Presuming governments are able to undertake targeted waivers, there is another set of evidence that they must keep in mind before embarking on such journeys: loan waivers do not help farmers. “Credit as the vehicle for routing relief to farmers is a flawed choice,” argues N. Srinivasan, consultant at Rural Finance and Development. “There is no evidence to suggest that increasing credit flow has resulted in increased production in agriculture or profitability.” It may be a tool of liquidity and smoothening the consumption and production needs of the farmer, he writes. But “credit as a vehicle of relief is not a ‘fit’ instrument.”
But the biggest reason why debt waivers must end is simply this: they do not work.
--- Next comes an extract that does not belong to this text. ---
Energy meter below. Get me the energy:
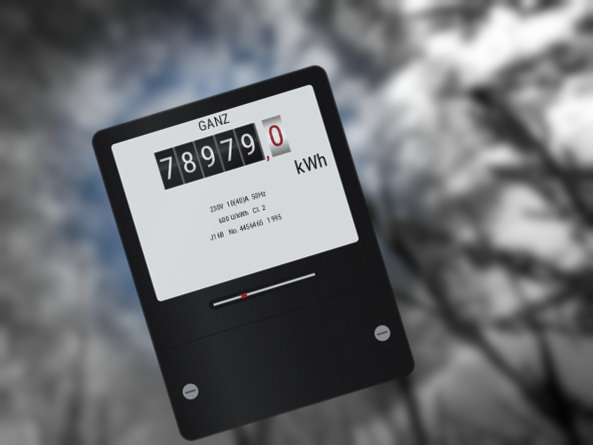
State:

In a November 2014 working paper, Xavier Gine and Martin Kanz, both from the World Bank, concluded that the Rs 60,000 crore 2008 debt waiver “had no effect on productivity, wages, or consumption, but led to significant changes in credit allocation and an increase in defaults”. One fallout of the bailout was a “significant reallocation of bank lending away from districts with greater exposure to the bailout”. They found that the scheme led to significant moral hazard in loan repayment.
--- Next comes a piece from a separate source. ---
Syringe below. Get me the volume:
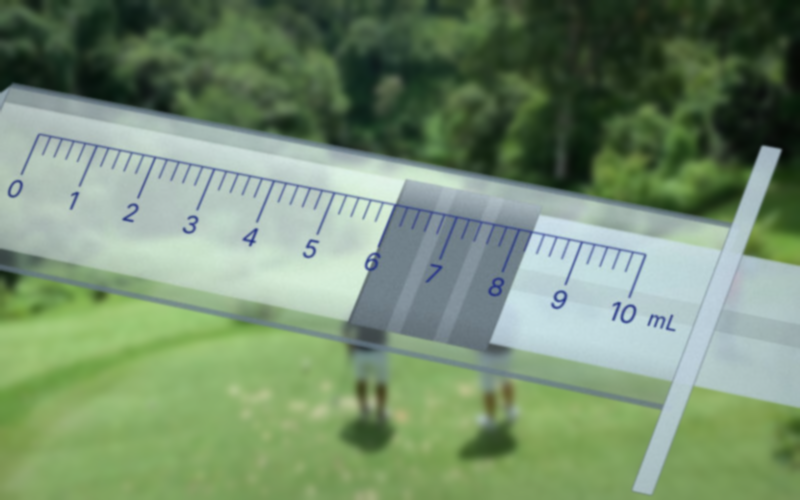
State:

That’s why all those who create and support loan waivers rest their arguments on non-economic parameters. They use emotions to counter facts. They create a smokescreen of political and societal sorrow behind which to hide bad economics. “We keep talking about the animal spirits of businessmen,” then Prime Minister Manmohan Singh said of the 2008 debt waiver. “But I think the farmers are the biggest businessmen of our country. They produce essential commodities required by us. If their animal spirits are depressed, it is not good for the country.”
One argument that supports loan waivers to farmers is this: if debt of wealthy companies and their promoters can be restructured or even thrown into the non-performing asset (NPA) bin, why this hue and cry over millions of ‘poor’ farmers? There are two answers to this question. First, while it is true that the debt of several companies and their promoters has been waived, partially because of collusion between politics, banking and promoters and partially to ensure the company keeps running to pay the loan in the future, one bad practice does not justify another. Even there, we are seeing such practices coming to an end. Vijay Mallya’s case points to the beginning of the end of this rampancy. And second, on the legal side, the newly-enacted Insolvency and Bankruptcy Code will ease the process of debtor-creditor relationship and ensure a smoother recovery of loans from the corporate sector.
In a fast-changing India, loan waivers and the accompanying moral hazards are yesterday’s solutions. They encourage bad financial behaviour. They are a race to the fiscal bottom. They build a competitive politics of a nanny state. They prevent citizens from taking rational decisions, both economic and political. They must end. Else, we will end up breeding a defaulter nation.